Supplied material:

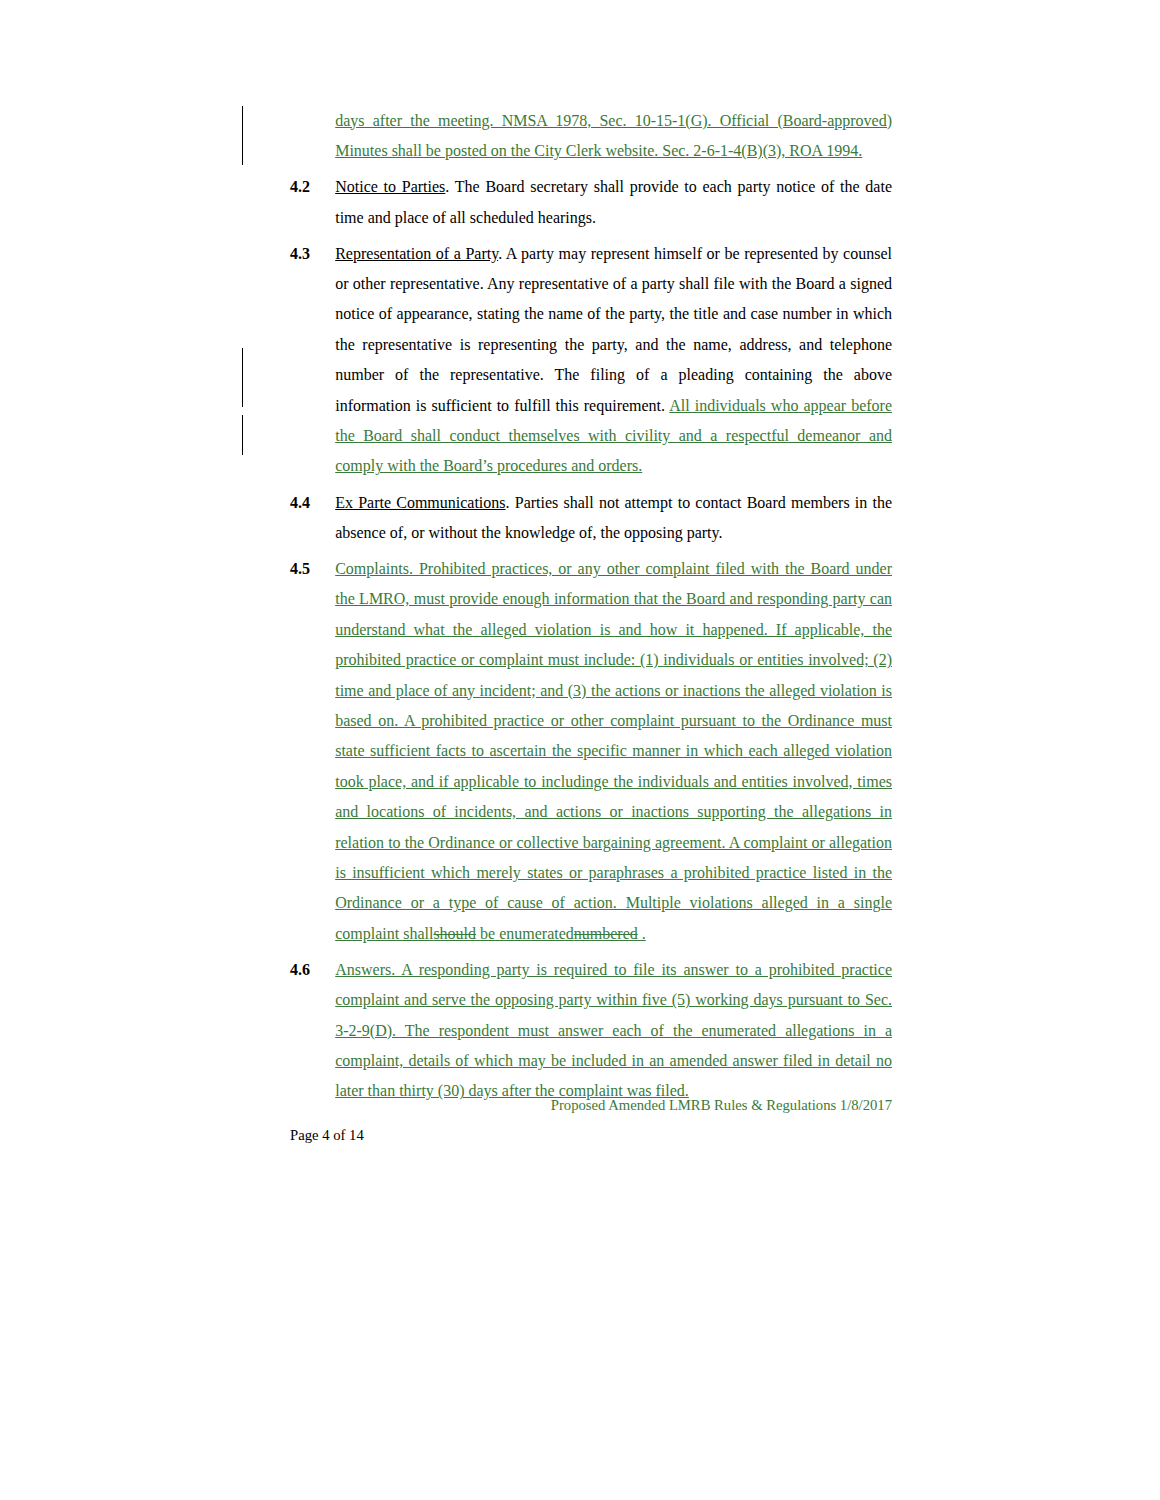days after the meeting. NMSA 1978, Sec. 10-15-1(G). Official (Board-approved) Minutes shall be posted on the City Clerk website. Sec. 2-6-1-4(B)(3), ROA 1994.
4.2
Notice to Parties. The Board secretary shall provide to each party notice of the date time and place of all scheduled hearings.
4.3
Representation of a Party. A party may represent himself or be represented by counsel or other representative. Any representative of a party shall file with the Board a signed notice of appearance, stating the name of the party, the title and case number in which the representative is representing the party, and the name, address, and telephone number of the representative. The filing of a pleading containing the above information is sufficient to fulfill this requirement. All individuals who appear before the Board shall conduct themselves with civility and a respectful demeanor and comply with the Board’s procedures and orders.
4.4
Ex Parte Communications. Parties shall not attempt to contact Board members in the absence of, or without the knowledge of, the opposing party.
4.5
Complaints. Prohibited practices, or any other complaint filed with the Board under the LMRO, must provide enough information that the Board and responding party can understand what the alleged violation is and how it happened. If applicable, the prohibited practice or complaint must include: (1) individuals or entities involved; (2) time and place of any incident; and (3) the actions or inactions the alleged violation is based on. A prohibited practice or other complaint pursuant to the Ordinance must state sufficient facts to ascertain the specific manner in which each alleged violation took place, and if applicable to includinge the individuals and entities involved, times and locations of incidents, and actions or inactions supporting the allegations in relation to the Ordinance or collective bargaining agreement. A complaint or allegation is insufficient which merely states or paraphrases a prohibited practice listed in the Ordinance or a type of cause of action. Multiple violations alleged in a single complaint shallshould be enumeratednumbered .
4.6
Answers. A responding party is required to file its answer to a prohibited practice complaint and serve the opposing party within five (5) working days pursuant to Sec. 3-2-9(D). The respondent must answer each of the enumerated allegations in a complaint, details of which may be included in an amended answer filed in detail no later than thirty (30) days after the complaint was filed.
Proposed Amended LMRB Rules & Regulations 1/8/2017 Page 4 of 14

Task details: If a record holds a picture, drop the picture and return the rest of it exactly.

Exercise solution:
days after the meeting. NMSA 1978, Sec. 10-15-1(G). Official (Board-approved) Minutes shall be posted on the City Clerk website. Sec. 2-6-1-4(B)(3), ROA 1994.
4.2
Notice to Parties. The Board secretary shall provide to each party notice of the date time and place of all scheduled hearings.
4.3
Representation of a Party. A party may represent himself or be represented by counsel or other representative. Any representative of a party shall file with the Board a signed notice of appearance, stating the name of the party, the title and case number in which the representative is representing the party, and the name, address, and telephone number of the representative. The filing of a pleading containing the above information is sufficient to fulfill this requirement. All individuals who appear before the Board shall conduct themselves with civility and a respectful demeanor and comply with the Board’s procedures and orders.
4.4
Ex Parte Communications. Parties shall not attempt to contact Board members in the absence of, or without the knowledge of, the opposing party.
4.5
Complaints. Prohibited practices, or any other complaint filed with the Board under the LMRO, must provide enough information that the Board and responding party can understand what the alleged violation is and how it happened. If applicable, the prohibited practice or complaint must include: (1) individuals or entities involved; (2) time and place of any incident; and (3) the actions or inactions the alleged violation is based on. A prohibited practice or other complaint pursuant to the Ordinance must state sufficient facts to ascertain the specific manner in which each alleged violation took place, and if applicable to includinge the individuals and entities involved, times and locations of incidents, and actions or inactions supporting the allegations in relation to the Ordinance or collective bargaining agreement. A complaint or allegation is insufficient which merely states or paraphrases a prohibited practice listed in the Ordinance or a type of cause of action. Multiple violations alleged in a single complaint shallshould be enumeratednumbered .
4.6
Answers. A responding party is required to file its answer to a prohibited practice complaint and serve the opposing party within five (5) working days pursuant to Sec. 3-2-9(D). The respondent must answer each of the enumerated allegations in a complaint, details of which may be included in an amended answer filed in detail no later than thirty (30) days after the complaint was filed.
Proposed Amended LMRB Rules & Regulations 1/8/2017 Page 4 of 14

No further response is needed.